[Opening Information given section]

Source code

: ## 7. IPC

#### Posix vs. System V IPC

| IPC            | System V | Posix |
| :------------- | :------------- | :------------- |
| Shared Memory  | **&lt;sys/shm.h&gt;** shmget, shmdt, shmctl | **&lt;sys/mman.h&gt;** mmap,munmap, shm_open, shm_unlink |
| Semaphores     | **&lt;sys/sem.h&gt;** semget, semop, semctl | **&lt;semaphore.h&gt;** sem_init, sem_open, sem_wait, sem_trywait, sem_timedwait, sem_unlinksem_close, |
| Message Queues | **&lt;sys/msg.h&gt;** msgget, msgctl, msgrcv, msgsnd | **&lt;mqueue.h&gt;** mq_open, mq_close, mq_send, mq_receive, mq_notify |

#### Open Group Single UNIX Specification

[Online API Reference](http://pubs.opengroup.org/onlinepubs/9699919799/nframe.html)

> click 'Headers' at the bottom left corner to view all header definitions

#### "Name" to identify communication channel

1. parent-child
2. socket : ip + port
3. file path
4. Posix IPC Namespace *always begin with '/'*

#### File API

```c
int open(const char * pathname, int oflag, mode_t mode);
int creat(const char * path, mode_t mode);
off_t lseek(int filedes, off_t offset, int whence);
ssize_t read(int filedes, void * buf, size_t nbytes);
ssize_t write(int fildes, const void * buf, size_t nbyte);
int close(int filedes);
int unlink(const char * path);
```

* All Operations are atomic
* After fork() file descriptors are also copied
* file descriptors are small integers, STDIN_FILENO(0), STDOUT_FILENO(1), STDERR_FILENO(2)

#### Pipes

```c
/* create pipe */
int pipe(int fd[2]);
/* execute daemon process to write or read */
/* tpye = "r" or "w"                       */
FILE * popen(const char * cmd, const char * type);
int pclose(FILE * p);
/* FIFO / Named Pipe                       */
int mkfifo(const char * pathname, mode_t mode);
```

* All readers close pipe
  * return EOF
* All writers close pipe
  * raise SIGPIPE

[Closing Information given section]
[Opening Information given section]

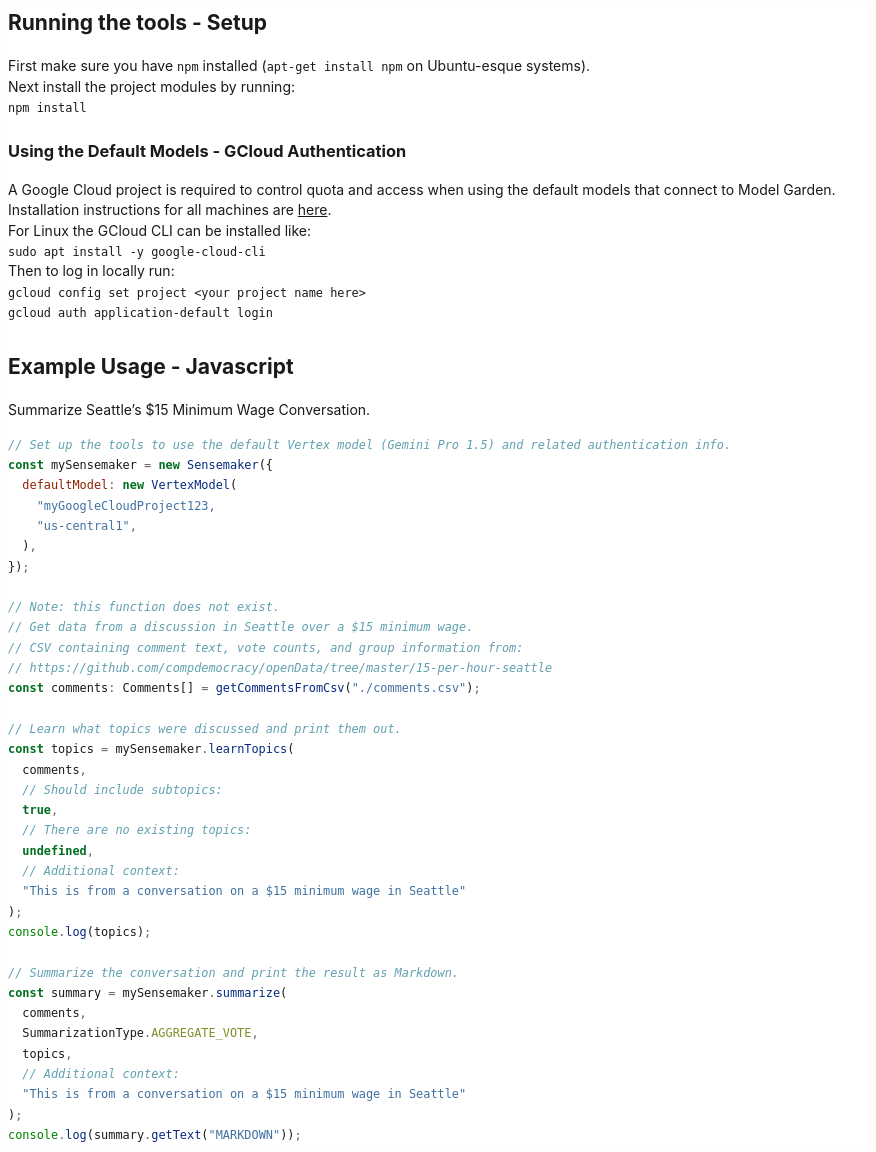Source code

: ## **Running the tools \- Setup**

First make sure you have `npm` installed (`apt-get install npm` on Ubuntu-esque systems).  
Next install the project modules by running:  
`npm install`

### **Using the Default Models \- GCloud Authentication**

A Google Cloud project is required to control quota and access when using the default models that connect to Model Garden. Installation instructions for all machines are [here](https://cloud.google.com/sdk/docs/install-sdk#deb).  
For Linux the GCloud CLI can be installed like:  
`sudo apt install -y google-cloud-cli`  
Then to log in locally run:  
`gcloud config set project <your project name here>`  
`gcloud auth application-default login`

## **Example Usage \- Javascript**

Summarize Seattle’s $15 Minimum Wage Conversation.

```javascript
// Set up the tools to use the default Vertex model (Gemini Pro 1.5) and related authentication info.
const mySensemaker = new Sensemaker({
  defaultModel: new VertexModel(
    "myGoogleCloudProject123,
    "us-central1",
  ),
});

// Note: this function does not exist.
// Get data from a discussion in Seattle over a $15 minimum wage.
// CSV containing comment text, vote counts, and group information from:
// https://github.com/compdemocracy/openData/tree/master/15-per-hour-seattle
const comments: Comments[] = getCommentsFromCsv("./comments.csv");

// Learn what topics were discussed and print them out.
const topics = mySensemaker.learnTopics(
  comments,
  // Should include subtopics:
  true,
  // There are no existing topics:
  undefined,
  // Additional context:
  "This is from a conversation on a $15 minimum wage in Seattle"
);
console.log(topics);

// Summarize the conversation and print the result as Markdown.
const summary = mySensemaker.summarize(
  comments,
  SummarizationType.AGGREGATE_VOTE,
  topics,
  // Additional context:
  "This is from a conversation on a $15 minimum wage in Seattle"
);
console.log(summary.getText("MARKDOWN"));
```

[Closing Information given section]
[Opening Information given section]

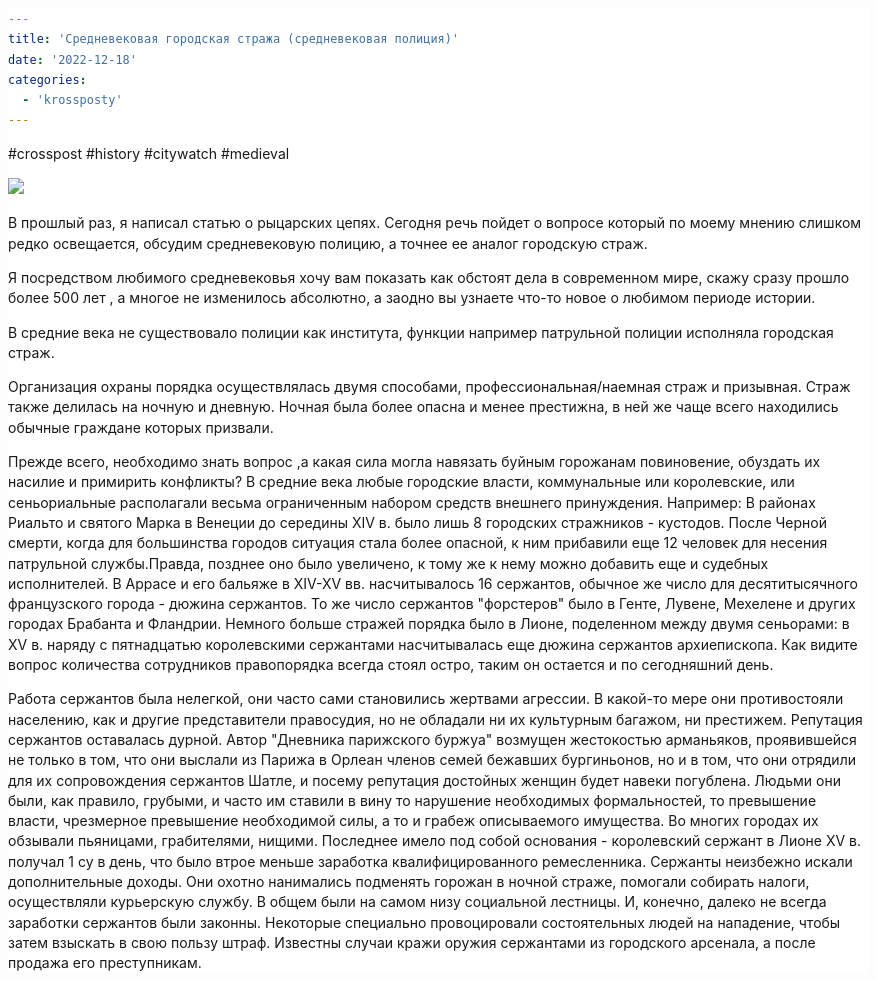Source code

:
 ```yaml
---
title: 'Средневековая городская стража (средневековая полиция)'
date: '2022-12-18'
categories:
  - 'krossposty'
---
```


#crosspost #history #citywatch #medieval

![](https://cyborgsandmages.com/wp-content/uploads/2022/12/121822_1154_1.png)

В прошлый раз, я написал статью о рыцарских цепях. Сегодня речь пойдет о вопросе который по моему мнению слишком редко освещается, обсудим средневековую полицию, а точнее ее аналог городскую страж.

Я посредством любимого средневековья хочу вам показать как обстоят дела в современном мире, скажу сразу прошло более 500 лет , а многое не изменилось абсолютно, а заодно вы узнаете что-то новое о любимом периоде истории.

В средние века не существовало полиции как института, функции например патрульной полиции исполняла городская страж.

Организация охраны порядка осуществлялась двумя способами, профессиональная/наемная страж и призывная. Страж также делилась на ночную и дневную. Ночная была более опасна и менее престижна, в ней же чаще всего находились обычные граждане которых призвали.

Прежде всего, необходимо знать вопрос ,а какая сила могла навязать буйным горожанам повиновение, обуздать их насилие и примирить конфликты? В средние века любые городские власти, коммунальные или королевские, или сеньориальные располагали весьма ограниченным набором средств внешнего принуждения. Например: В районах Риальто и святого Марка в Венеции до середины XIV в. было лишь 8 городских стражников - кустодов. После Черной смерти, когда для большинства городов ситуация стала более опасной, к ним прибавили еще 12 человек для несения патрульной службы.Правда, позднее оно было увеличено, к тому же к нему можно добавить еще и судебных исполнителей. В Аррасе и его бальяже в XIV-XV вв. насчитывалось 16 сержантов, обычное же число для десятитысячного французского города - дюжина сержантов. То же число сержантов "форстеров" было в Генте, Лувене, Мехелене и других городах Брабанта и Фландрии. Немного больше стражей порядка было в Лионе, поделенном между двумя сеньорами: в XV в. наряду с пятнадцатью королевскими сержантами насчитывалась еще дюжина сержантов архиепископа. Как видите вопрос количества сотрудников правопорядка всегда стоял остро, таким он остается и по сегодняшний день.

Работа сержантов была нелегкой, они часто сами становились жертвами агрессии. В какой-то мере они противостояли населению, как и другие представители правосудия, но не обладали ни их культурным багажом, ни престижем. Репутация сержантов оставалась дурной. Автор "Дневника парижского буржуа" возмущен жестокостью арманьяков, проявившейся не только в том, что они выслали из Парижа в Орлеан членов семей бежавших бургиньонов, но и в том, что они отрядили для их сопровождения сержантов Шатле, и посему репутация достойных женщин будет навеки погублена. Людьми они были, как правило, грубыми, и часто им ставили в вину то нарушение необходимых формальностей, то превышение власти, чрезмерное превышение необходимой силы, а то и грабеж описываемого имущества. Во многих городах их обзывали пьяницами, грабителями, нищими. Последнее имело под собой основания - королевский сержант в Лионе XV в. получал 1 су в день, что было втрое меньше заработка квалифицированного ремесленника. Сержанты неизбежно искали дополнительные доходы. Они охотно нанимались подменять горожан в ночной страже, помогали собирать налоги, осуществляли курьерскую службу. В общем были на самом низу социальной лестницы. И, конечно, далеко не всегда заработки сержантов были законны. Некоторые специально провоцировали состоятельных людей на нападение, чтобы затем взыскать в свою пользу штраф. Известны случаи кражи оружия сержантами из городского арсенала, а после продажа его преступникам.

[Closing Information given section]

List the lines of the material in which the word "патрульной" occurs.

В средние века не существовало полиции как института, функции например патрульной полиции исполняла городская страж.
Прежде всего, необходимо знать вопрос ,а какая сила могла навязать буйным горожанам повиновение, обуздать их насилие и примирить конфликты? В средние века любые городские власти, коммунальные или королевские, или сеньориальные располагали весьма ограниченным набором средств внешнего принуждения. Например: В районах Риальто и святого Марка в Венеции до середины XIV в. было лишь 8 городских стражников - кустодов. После Черной смерти, когда для большинства городов ситуация стала более опасной, к ним прибавили еще 12 человек для несения патрульной службы.Правда, позднее оно было увеличено, к тому же к нему можно добавить еще и судебных исполнителей. В Аррасе и его бальяже в XIV-XV вв. насчитывалось 16 сержантов, обычное же число для десятитысячного французского города - дюжина сержантов. То же число сержантов "форстеров" было в Генте, Лувене, Мехелене и других городах Брабанта и Фландрии. Немного больше стражей порядка было в Лионе, поделенном между двумя сеньорами: в XV в. наряду с пятнадцатью королевскими сержантами насчитывалась еще дюжина сержантов архиепископа. Как видите вопрос количества сотрудников правопорядка всегда стоял остро, таким он остается и по сегодняшний день.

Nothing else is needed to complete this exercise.